Rows taken from a dataset:
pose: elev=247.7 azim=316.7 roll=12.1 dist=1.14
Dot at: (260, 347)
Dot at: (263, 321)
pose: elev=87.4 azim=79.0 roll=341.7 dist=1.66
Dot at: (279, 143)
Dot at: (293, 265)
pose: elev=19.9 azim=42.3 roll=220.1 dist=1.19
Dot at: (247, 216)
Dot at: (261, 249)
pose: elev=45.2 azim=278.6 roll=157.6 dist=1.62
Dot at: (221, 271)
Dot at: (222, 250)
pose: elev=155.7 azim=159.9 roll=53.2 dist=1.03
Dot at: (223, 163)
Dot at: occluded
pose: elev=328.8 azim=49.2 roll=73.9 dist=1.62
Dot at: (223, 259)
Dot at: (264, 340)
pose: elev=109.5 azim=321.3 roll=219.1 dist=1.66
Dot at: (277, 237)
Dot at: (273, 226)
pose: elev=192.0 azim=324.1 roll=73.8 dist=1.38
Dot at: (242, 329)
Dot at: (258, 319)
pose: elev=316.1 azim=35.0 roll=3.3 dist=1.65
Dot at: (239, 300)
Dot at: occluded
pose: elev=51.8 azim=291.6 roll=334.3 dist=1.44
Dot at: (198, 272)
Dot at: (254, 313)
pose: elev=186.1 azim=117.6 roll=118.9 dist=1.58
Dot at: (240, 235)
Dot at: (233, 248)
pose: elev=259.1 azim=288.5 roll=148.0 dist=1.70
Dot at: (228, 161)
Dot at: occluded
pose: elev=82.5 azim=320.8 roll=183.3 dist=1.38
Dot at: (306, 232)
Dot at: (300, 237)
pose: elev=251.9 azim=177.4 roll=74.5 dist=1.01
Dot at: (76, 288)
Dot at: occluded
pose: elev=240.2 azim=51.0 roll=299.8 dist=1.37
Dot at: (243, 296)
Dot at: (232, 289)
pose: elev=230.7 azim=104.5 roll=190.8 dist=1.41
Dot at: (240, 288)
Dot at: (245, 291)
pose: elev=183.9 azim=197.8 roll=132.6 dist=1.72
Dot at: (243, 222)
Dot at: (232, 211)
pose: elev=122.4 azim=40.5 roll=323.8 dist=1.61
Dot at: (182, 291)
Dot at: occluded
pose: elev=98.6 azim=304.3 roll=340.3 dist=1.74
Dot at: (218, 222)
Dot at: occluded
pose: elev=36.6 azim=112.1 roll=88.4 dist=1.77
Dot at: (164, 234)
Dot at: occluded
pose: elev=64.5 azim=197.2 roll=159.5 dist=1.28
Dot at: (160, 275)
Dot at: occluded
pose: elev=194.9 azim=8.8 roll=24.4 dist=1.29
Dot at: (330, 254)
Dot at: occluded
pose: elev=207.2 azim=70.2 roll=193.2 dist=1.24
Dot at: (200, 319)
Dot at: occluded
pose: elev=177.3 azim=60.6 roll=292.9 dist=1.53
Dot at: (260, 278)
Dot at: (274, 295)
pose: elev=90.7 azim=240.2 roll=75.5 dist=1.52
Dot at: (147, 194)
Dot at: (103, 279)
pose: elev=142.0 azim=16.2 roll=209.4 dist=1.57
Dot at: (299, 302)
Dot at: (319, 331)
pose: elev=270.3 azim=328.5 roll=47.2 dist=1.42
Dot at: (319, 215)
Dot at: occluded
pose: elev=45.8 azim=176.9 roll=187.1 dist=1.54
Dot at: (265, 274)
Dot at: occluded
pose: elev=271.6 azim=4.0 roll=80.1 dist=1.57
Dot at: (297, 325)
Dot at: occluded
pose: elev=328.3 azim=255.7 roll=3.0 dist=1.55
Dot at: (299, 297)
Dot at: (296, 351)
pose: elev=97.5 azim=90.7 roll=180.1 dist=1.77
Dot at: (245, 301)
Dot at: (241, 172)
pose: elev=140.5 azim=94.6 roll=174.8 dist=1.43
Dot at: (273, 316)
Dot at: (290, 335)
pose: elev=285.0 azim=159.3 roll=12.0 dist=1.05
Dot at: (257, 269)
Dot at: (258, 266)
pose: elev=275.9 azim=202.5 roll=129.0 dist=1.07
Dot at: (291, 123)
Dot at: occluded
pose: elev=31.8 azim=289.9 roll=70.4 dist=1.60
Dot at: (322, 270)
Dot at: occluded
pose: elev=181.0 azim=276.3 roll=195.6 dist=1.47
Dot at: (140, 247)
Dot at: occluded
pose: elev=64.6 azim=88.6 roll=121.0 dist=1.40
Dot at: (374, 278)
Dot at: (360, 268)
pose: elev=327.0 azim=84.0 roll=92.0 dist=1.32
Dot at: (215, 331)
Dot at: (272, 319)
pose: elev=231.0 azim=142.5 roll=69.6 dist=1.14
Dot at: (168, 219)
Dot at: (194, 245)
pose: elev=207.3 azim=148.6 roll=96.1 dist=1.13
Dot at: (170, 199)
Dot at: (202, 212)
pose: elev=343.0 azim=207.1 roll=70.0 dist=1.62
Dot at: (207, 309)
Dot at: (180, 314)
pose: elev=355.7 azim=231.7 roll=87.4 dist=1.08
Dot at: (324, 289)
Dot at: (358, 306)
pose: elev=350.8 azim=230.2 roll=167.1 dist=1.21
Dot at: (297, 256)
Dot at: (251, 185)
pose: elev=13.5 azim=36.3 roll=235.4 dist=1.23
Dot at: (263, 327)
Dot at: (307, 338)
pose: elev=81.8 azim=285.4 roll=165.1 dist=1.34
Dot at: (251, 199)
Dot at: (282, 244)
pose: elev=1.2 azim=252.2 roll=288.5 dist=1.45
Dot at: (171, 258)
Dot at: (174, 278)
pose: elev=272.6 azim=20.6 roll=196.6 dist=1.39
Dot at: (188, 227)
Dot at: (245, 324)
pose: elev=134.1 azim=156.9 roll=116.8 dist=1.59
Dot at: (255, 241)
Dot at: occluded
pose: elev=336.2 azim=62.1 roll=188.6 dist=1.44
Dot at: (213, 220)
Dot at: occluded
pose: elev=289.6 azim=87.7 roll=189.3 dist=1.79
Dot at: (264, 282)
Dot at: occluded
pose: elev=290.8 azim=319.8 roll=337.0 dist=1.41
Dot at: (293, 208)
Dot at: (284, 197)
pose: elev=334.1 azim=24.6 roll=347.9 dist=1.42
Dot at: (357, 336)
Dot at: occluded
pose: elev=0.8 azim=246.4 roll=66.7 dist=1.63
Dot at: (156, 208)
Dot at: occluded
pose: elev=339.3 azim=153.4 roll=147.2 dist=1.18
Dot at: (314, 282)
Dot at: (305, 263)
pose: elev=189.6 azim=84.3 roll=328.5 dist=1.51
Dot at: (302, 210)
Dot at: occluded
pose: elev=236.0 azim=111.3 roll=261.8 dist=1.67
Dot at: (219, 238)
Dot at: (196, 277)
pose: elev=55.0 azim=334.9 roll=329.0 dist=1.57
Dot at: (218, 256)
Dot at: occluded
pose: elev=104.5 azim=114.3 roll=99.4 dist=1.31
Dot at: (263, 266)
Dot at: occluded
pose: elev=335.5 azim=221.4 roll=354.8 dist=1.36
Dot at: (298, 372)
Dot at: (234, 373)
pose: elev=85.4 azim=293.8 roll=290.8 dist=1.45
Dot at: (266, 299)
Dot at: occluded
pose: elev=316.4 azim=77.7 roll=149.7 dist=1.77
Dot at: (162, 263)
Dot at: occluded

### [GIVEN INSTRUCTION]
Return all of the lines above unchanged, character for character.

### [ANSWER TO THIS EXERCISE]
pose: elev=247.7 azim=316.7 roll=12.1 dist=1.14
Dot at: (260, 347)
Dot at: (263, 321)
pose: elev=87.4 azim=79.0 roll=341.7 dist=1.66
Dot at: (279, 143)
Dot at: (293, 265)
pose: elev=19.9 azim=42.3 roll=220.1 dist=1.19
Dot at: (247, 216)
Dot at: (261, 249)
pose: elev=45.2 azim=278.6 roll=157.6 dist=1.62
Dot at: (221, 271)
Dot at: (222, 250)
pose: elev=155.7 azim=159.9 roll=53.2 dist=1.03
Dot at: (223, 163)
Dot at: occluded
pose: elev=328.8 azim=49.2 roll=73.9 dist=1.62
Dot at: (223, 259)
Dot at: (264, 340)
pose: elev=109.5 azim=321.3 roll=219.1 dist=1.66
Dot at: (277, 237)
Dot at: (273, 226)
pose: elev=192.0 azim=324.1 roll=73.8 dist=1.38
Dot at: (242, 329)
Dot at: (258, 319)
pose: elev=316.1 azim=35.0 roll=3.3 dist=1.65
Dot at: (239, 300)
Dot at: occluded
pose: elev=51.8 azim=291.6 roll=334.3 dist=1.44
Dot at: (198, 272)
Dot at: (254, 313)
pose: elev=186.1 azim=117.6 roll=118.9 dist=1.58
Dot at: (240, 235)
Dot at: (233, 248)
pose: elev=259.1 azim=288.5 roll=148.0 dist=1.70
Dot at: (228, 161)
Dot at: occluded
pose: elev=82.5 azim=320.8 roll=183.3 dist=1.38
Dot at: (306, 232)
Dot at: (300, 237)
pose: elev=251.9 azim=177.4 roll=74.5 dist=1.01
Dot at: (76, 288)
Dot at: occluded
pose: elev=240.2 azim=51.0 roll=299.8 dist=1.37
Dot at: (243, 296)
Dot at: (232, 289)
pose: elev=230.7 azim=104.5 roll=190.8 dist=1.41
Dot at: (240, 288)
Dot at: (245, 291)
pose: elev=183.9 azim=197.8 roll=132.6 dist=1.72
Dot at: (243, 222)
Dot at: (232, 211)
pose: elev=122.4 azim=40.5 roll=323.8 dist=1.61
Dot at: (182, 291)
Dot at: occluded
pose: elev=98.6 azim=304.3 roll=340.3 dist=1.74
Dot at: (218, 222)
Dot at: occluded
pose: elev=36.6 azim=112.1 roll=88.4 dist=1.77
Dot at: (164, 234)
Dot at: occluded
pose: elev=64.5 azim=197.2 roll=159.5 dist=1.28
Dot at: (160, 275)
Dot at: occluded
pose: elev=194.9 azim=8.8 roll=24.4 dist=1.29
Dot at: (330, 254)
Dot at: occluded
pose: elev=207.2 azim=70.2 roll=193.2 dist=1.24
Dot at: (200, 319)
Dot at: occluded
pose: elev=177.3 azim=60.6 roll=292.9 dist=1.53
Dot at: (260, 278)
Dot at: (274, 295)
pose: elev=90.7 azim=240.2 roll=75.5 dist=1.52
Dot at: (147, 194)
Dot at: (103, 279)
pose: elev=142.0 azim=16.2 roll=209.4 dist=1.57
Dot at: (299, 302)
Dot at: (319, 331)
pose: elev=270.3 azim=328.5 roll=47.2 dist=1.42
Dot at: (319, 215)
Dot at: occluded
pose: elev=45.8 azim=176.9 roll=187.1 dist=1.54
Dot at: (265, 274)
Dot at: occluded
pose: elev=271.6 azim=4.0 roll=80.1 dist=1.57
Dot at: (297, 325)
Dot at: occluded
pose: elev=328.3 azim=255.7 roll=3.0 dist=1.55
Dot at: (299, 297)
Dot at: (296, 351)
pose: elev=97.5 azim=90.7 roll=180.1 dist=1.77
Dot at: (245, 301)
Dot at: (241, 172)
pose: elev=140.5 azim=94.6 roll=174.8 dist=1.43
Dot at: (273, 316)
Dot at: (290, 335)
pose: elev=285.0 azim=159.3 roll=12.0 dist=1.05
Dot at: (257, 269)
Dot at: (258, 266)
pose: elev=275.9 azim=202.5 roll=129.0 dist=1.07
Dot at: (291, 123)
Dot at: occluded
pose: elev=31.8 azim=289.9 roll=70.4 dist=1.60
Dot at: (322, 270)
Dot at: occluded
pose: elev=181.0 azim=276.3 roll=195.6 dist=1.47
Dot at: (140, 247)
Dot at: occluded
pose: elev=64.6 azim=88.6 roll=121.0 dist=1.40
Dot at: (374, 278)
Dot at: (360, 268)
pose: elev=327.0 azim=84.0 roll=92.0 dist=1.32
Dot at: (215, 331)
Dot at: (272, 319)
pose: elev=231.0 azim=142.5 roll=69.6 dist=1.14
Dot at: (168, 219)
Dot at: (194, 245)
pose: elev=207.3 azim=148.6 roll=96.1 dist=1.13
Dot at: (170, 199)
Dot at: (202, 212)
pose: elev=343.0 azim=207.1 roll=70.0 dist=1.62
Dot at: (207, 309)
Dot at: (180, 314)
pose: elev=355.7 azim=231.7 roll=87.4 dist=1.08
Dot at: (324, 289)
Dot at: (358, 306)
pose: elev=350.8 azim=230.2 roll=167.1 dist=1.21
Dot at: (297, 256)
Dot at: (251, 185)
pose: elev=13.5 azim=36.3 roll=235.4 dist=1.23
Dot at: (263, 327)
Dot at: (307, 338)
pose: elev=81.8 azim=285.4 roll=165.1 dist=1.34
Dot at: (251, 199)
Dot at: (282, 244)
pose: elev=1.2 azim=252.2 roll=288.5 dist=1.45
Dot at: (171, 258)
Dot at: (174, 278)
pose: elev=272.6 azim=20.6 roll=196.6 dist=1.39
Dot at: (188, 227)
Dot at: (245, 324)
pose: elev=134.1 azim=156.9 roll=116.8 dist=1.59
Dot at: (255, 241)
Dot at: occluded
pose: elev=336.2 azim=62.1 roll=188.6 dist=1.44
Dot at: (213, 220)
Dot at: occluded
pose: elev=289.6 azim=87.7 roll=189.3 dist=1.79
Dot at: (264, 282)
Dot at: occluded
pose: elev=290.8 azim=319.8 roll=337.0 dist=1.41
Dot at: (293, 208)
Dot at: (284, 197)
pose: elev=334.1 azim=24.6 roll=347.9 dist=1.42
Dot at: (357, 336)
Dot at: occluded
pose: elev=0.8 azim=246.4 roll=66.7 dist=1.63
Dot at: (156, 208)
Dot at: occluded
pose: elev=339.3 azim=153.4 roll=147.2 dist=1.18
Dot at: (314, 282)
Dot at: (305, 263)
pose: elev=189.6 azim=84.3 roll=328.5 dist=1.51
Dot at: (302, 210)
Dot at: occluded
pose: elev=236.0 azim=111.3 roll=261.8 dist=1.67
Dot at: (219, 238)
Dot at: (196, 277)
pose: elev=55.0 azim=334.9 roll=329.0 dist=1.57
Dot at: (218, 256)
Dot at: occluded
pose: elev=104.5 azim=114.3 roll=99.4 dist=1.31
Dot at: (263, 266)
Dot at: occluded
pose: elev=335.5 azim=221.4 roll=354.8 dist=1.36
Dot at: (298, 372)
Dot at: (234, 373)
pose: elev=85.4 azim=293.8 roll=290.8 dist=1.45
Dot at: (266, 299)
Dot at: occluded
pose: elev=316.4 azim=77.7 roll=149.7 dist=1.77
Dot at: (162, 263)
Dot at: occluded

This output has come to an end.